As my family is pretty large we find ourselves celebrating these occasions pretty often. In the interest of economy, I attempted my own version of Caldo de Pollo. Make it because someone caught a cold, because your sister finally got that promotion at work … or just because it’s delicious.

caldo de pollo

  • 4 cups chicken stock

  • 4 cups water

  • 2 large, organic chicken breasts (I leave skin on and remove once cooking is complete)

  • 2 tsp kosher salt

  • 1/4 tsp pepper

  • 1/4 tsp ground Mexican oregano
    (You can find this in the international section of most supermarkets)

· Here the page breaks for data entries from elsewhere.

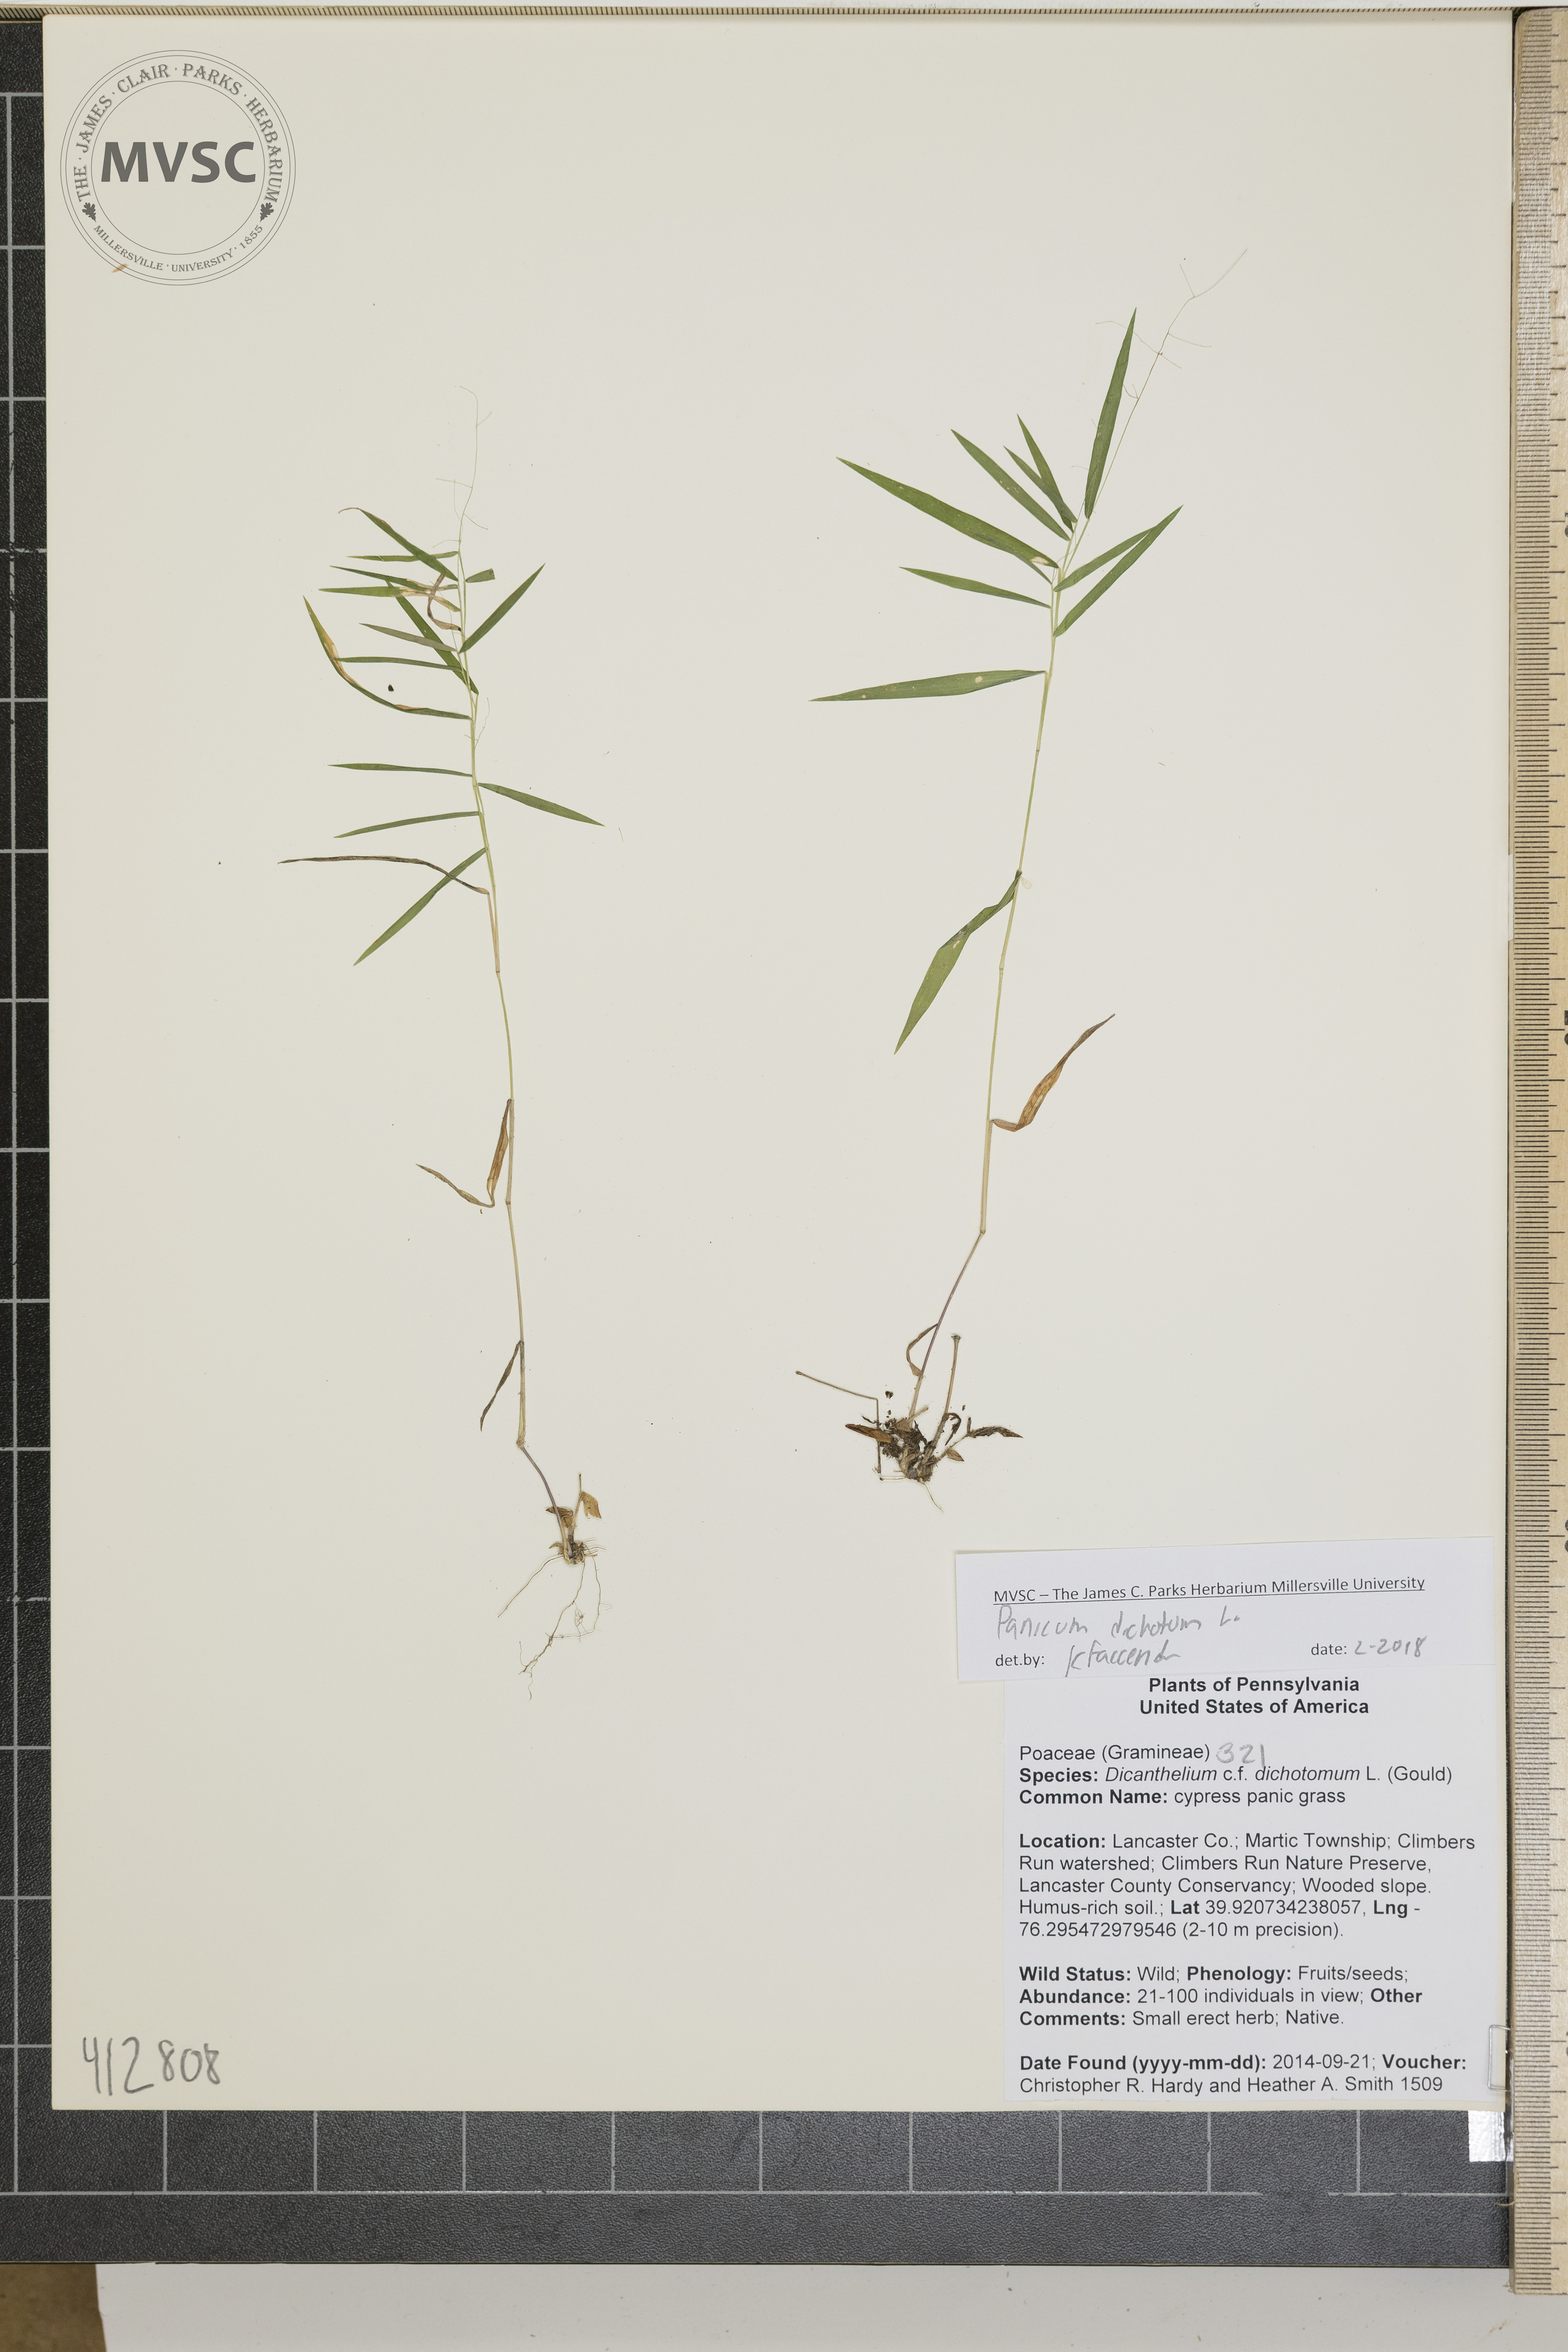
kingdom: Plantae
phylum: Tracheophyta
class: Liliopsida
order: Poales
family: Poaceae
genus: Dichanthelium
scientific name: Dichanthelium dichotomum
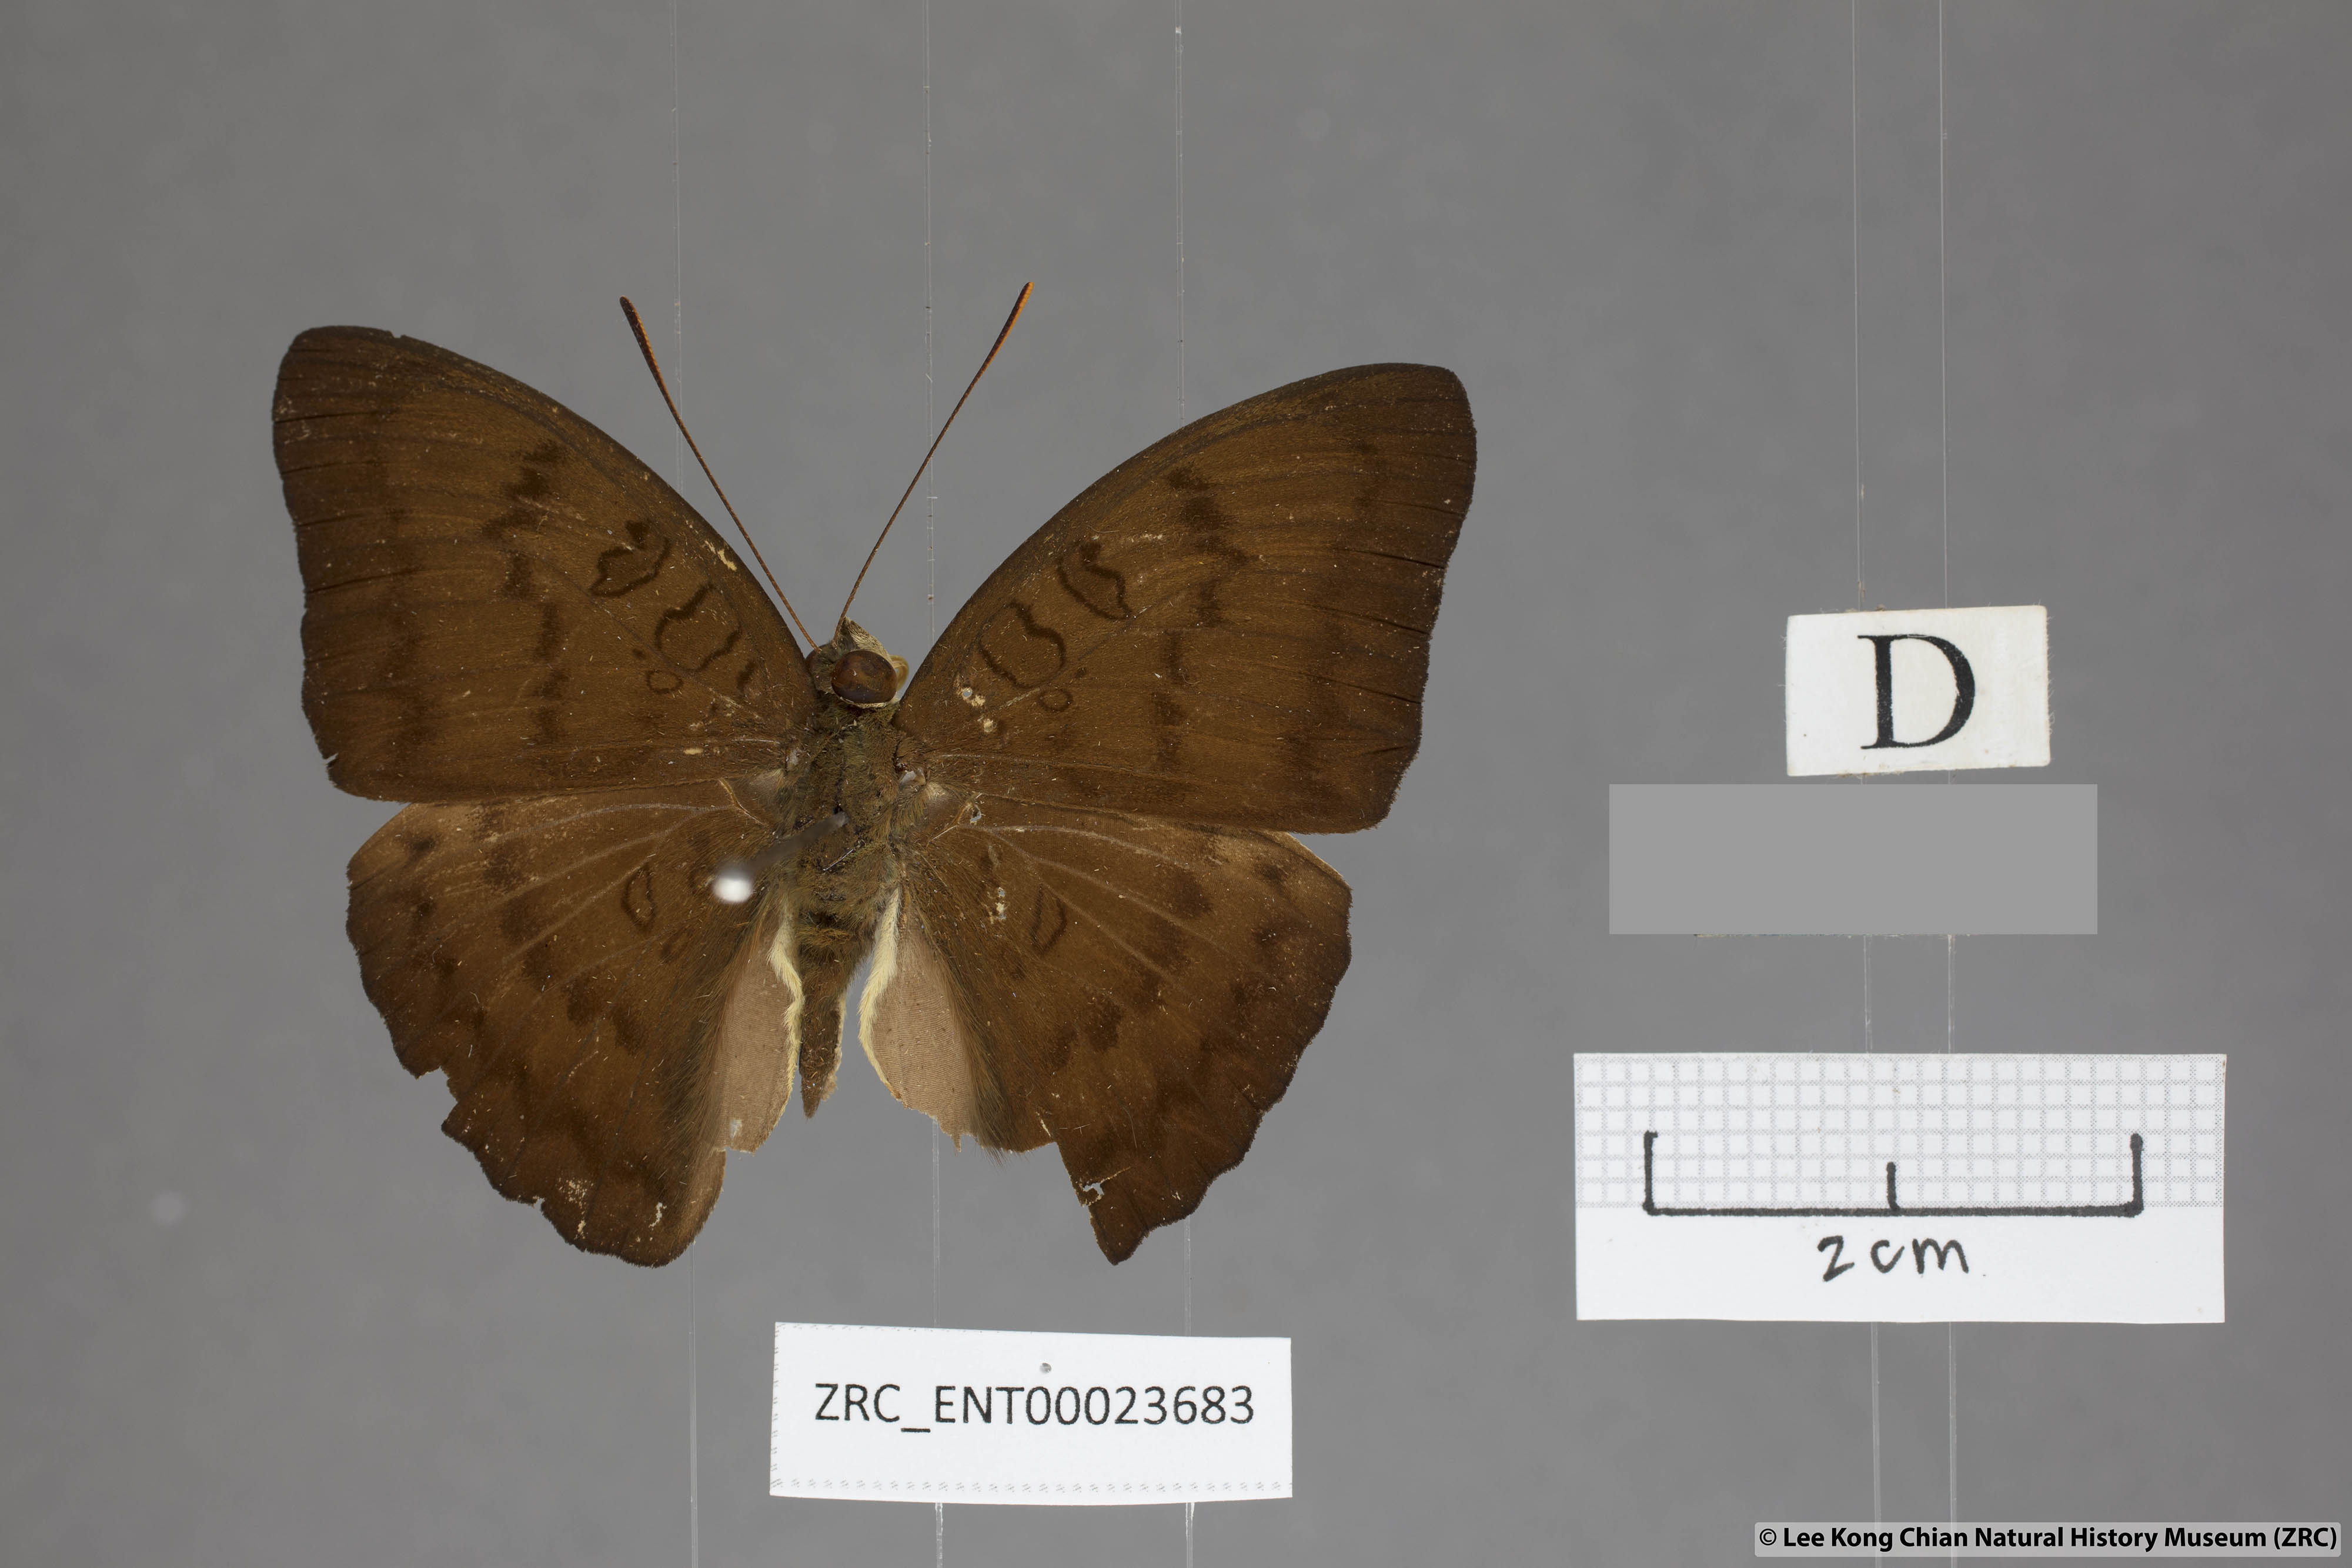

  • 2 whole, peeled garlic cloves (remove after cooking is complete)

  • 4 stalks celery, chopped
    (I usually chop and add some leaves from the celery too for flavor)

  • 1 yellow onion, chopped

  • 2 carrots, chopped

  • 1/2 cup long grain white rice

  • 1 lime

  • FOR GARNISH

  • 1 lime, cut into wedges

  • 1 avocado, diced

  • 1 Roma tomato, deseeded and diced

  • 1 package queso fresco (Mexican cheese found in most supermarkets

  • 1 bunch cilantro, chopped

  • warm corn tortillas or chips

directions

  • Combine all soup ingredients and cook uncovered until boiling and then lower temperature to simmer for 20 minutes.
  • Add uncooked rice and cover.
  • Simmer another 20 minutes until rice is cooked.
  • Turn off and remove from heat. Careful, it’s hot! Wait 10 minutes or so after turning off burner, then take out chicken breast and remove skin and debone, then shred back into soup.
  • Squeeze a half a lime into soup, or more to taste. Serve with garnishes on the side.

TIME: 1 HOUR, 30 MINS. YIELDS 12 SERVINGS.